▶ [Problem statement] Find the word "format" below. Copy each line that has it.

Entries taken from a collection
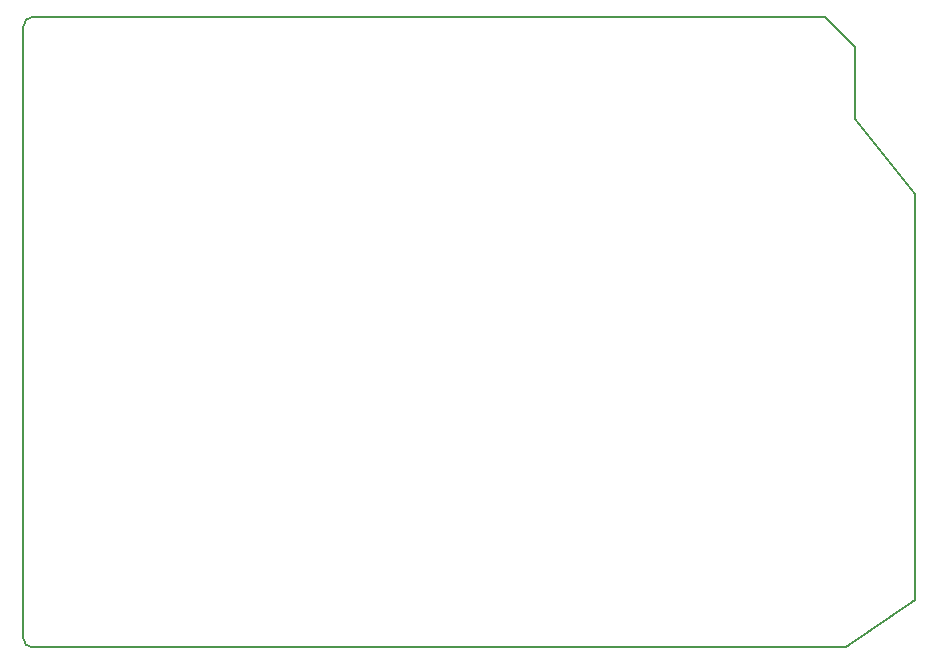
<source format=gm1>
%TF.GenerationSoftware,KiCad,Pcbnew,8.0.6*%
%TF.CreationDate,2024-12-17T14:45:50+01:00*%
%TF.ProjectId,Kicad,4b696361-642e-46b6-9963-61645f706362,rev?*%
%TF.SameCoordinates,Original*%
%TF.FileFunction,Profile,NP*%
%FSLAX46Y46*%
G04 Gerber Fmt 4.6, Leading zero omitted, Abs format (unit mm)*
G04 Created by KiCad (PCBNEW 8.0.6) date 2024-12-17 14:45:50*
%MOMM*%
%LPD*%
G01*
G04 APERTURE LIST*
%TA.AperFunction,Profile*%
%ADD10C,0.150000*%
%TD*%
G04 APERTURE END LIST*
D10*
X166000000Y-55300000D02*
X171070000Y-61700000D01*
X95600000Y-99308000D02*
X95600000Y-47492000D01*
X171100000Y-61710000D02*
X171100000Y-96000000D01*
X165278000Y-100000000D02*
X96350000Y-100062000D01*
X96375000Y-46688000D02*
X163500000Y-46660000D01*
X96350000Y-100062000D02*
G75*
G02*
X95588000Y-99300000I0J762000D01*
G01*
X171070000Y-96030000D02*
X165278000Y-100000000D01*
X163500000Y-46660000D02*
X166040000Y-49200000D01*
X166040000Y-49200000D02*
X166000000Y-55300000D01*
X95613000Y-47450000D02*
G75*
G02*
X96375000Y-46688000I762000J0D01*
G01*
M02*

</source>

...

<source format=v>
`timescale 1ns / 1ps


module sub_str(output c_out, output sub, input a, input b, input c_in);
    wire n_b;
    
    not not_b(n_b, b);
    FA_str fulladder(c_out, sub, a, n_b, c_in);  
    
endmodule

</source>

▶ [Output for this task]
<source format=gm1>
G04 Gerber Fmt 4.6, Leading zero omitted, Abs format (unit mm)*
<source format=v>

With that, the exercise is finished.